Not much, it turns out, but overall it's reasonably thrilling anyway. If you're hoping for a brilliant revisionist take on the franchise, forget it. Exactly as David Fincher did with the abysmal Alien3, director Jonathan Mostow (U-571) simply runs James Cameron's discarded toys through their expected paces while smearing them with industrial-strength doom. The difference is that Mostow serves up generous kicks en route to Armageddon. While he's obviously delusional, calling Arnold Schwarzenegger's Terminator "perhaps the most famous character in the history of motion pictures," he loves his work, and it shows, even while he's turning cartwheels to distract us from his narrative's inherently superfluous nature.

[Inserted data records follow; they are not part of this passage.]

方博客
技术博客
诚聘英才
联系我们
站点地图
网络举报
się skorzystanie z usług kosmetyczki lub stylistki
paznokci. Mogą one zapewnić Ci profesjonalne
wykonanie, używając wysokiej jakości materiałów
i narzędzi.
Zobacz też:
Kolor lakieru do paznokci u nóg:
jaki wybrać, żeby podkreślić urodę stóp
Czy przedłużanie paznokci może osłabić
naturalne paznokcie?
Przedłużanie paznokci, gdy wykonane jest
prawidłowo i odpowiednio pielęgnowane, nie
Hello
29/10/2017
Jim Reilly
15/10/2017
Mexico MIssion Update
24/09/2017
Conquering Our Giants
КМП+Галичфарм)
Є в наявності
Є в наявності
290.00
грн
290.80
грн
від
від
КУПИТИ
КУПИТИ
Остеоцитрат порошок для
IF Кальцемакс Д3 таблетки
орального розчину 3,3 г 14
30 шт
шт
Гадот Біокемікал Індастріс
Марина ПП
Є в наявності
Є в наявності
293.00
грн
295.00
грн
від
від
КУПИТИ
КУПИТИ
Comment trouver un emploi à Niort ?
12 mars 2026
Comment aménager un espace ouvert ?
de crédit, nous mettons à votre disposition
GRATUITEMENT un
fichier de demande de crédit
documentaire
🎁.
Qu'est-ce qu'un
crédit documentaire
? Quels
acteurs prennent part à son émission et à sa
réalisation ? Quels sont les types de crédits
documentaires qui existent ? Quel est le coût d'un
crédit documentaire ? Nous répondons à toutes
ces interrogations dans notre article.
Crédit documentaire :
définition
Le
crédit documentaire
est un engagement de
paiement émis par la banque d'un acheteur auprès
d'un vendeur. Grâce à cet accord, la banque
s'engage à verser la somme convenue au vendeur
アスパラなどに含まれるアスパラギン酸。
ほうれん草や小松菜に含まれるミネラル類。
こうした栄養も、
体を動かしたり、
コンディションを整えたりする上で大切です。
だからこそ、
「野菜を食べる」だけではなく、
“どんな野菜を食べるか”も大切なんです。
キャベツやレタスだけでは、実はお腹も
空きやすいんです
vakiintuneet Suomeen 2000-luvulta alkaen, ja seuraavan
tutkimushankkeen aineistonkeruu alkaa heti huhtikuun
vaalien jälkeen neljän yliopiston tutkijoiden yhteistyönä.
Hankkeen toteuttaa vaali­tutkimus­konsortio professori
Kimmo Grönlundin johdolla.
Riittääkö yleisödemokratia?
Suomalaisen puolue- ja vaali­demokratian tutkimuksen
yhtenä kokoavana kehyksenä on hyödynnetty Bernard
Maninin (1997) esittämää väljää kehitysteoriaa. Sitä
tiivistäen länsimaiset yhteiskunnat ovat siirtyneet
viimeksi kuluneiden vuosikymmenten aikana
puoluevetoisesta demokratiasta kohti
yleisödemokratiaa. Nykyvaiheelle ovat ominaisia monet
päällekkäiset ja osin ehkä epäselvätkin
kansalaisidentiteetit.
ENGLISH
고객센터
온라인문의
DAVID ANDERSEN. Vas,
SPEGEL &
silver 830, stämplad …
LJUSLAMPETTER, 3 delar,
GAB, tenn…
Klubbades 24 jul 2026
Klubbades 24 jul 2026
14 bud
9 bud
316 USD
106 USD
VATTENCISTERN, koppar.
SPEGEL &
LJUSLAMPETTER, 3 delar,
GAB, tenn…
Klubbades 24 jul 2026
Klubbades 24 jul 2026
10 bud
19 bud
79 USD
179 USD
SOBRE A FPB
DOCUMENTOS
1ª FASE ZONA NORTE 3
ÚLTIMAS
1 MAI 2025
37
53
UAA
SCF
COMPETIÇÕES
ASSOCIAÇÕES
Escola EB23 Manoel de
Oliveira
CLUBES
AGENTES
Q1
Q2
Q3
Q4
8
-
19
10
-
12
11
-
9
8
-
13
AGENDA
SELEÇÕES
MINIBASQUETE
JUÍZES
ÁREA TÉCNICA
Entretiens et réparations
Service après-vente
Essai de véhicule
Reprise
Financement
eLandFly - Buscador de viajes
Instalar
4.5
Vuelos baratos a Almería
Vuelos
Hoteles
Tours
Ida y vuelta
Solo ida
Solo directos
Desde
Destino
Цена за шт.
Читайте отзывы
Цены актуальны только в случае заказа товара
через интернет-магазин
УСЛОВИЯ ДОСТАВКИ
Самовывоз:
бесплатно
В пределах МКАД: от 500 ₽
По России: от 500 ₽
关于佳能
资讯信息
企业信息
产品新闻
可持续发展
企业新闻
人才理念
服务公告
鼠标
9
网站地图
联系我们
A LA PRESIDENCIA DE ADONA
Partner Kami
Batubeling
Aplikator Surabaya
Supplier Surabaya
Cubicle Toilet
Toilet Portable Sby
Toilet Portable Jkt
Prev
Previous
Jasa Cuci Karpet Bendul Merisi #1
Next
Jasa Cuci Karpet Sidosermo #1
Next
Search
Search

Plotwise, this sequel's almost exactly like the last one, with another advanced-model Terminator robot sent back in time from the future to kill humanity's only hope. Why these lame-brained machines don't just go back to the frickin' Mayflower and kill humanity's-only-hope's ancestral forebears is never explained; my pencil sharpener is smarter. Reluctantly heroic John Connor, spawn of Linda Hamilton and Michael Biehn (both absent), has ceased being young Edward Furlong and has transformed into 18-year-old Nick Stahl (the murdered kid from the overrated melodrama In the Bedroom). Connor's been surviving incognito on the mean, dirty streets of L.A. and has sunk so far into depression that he actually drinks Budweiser. His mission now is to allow Schwarzenegger's reprogrammed, outmoded Terminator robot to save him so he can save humanity. Again.
See, the problem facing the 3 billion people about to be executed by the Skynet weapons grid is that an ill-tempered blond has landed in Beverly Hills. Horrors! Is this Terminator 3 or Species III? As the lethal and ostensibly invulnerable T-X, or "Terminatrix," Kristanna Loken is meaner, stronger, and faster than Robert Patrick's T-1000 from T2, and she makes one pine for good-natured robot ladies like Jamie Sommers. Those sweet days are gone, though, and although Loken's pout is decidedly silly, she's got one hell of an arsenal and knows how to work it.
Both Cameron's iconic and delightfully morose Terminator and its slamming sequel already boast endless logistical loopholes of time and space, yet they defy nitpicking with overall heroic purpose. Mostow's misstep here is to gut Cameron's willful philosophy and replace its innards with cheap, lazy, post-industrial nihilism. This is simply a drag, turning the movie's curt, flat third act into dead weight at the end of an otherwise clever, rollicking ride.
That said, if you have affection for this series -- and who doesn't? -- you'll get a great charge out of T3's first 90 minutes. The movie's basically one long chase with moments of glib tenderness thrown in between Connor and his accidental soulmate, sweetheart veterinarian Kate Brewster (Claire Danes), who -- like the T-X -- appears to suffer from pinkeye. ("The life you know, all the stuff you take for granted... like Visine... it's not gonna last.") We get the requisite techno-nightmares, the shattering glass, the heavy artillery, the poignant longing for parents and -- bless everyone involved -- a mostly engaging load of fun. It's enough to forgive the heroes for moving in sexy slow motion when danger's just around the corner.
Apart from truly terrific stunts including a road-rager that outstrips The Matrix Reloaded, it's T3's cute touches and cunning demographic-charting that save it from pointlessness. Tellingly, Arnold is looking disturbingly like California Gov. Gray Davis these days, but his dry wit's never been sharper, either when he's venting his apparent jealousy of Elton John (love those star-shaped glasses) or deadpanning lines like, "Anguh iss moh usefo dan despaih." Beyond that, the producers ply their target audience with vicarious hooks, summoning the fears of white middle-class brats and Latino fast-food employees. Not surprisingly, pitting Schwarzenegger against Loken also stirs up gender wars, especially when he's bashing her over the head with a urinal or she's slamming him through a dozen restroom stalls. These battles bring the conflict home to us mere humans and pose the crucial question: Do androids leave the toilet seat up?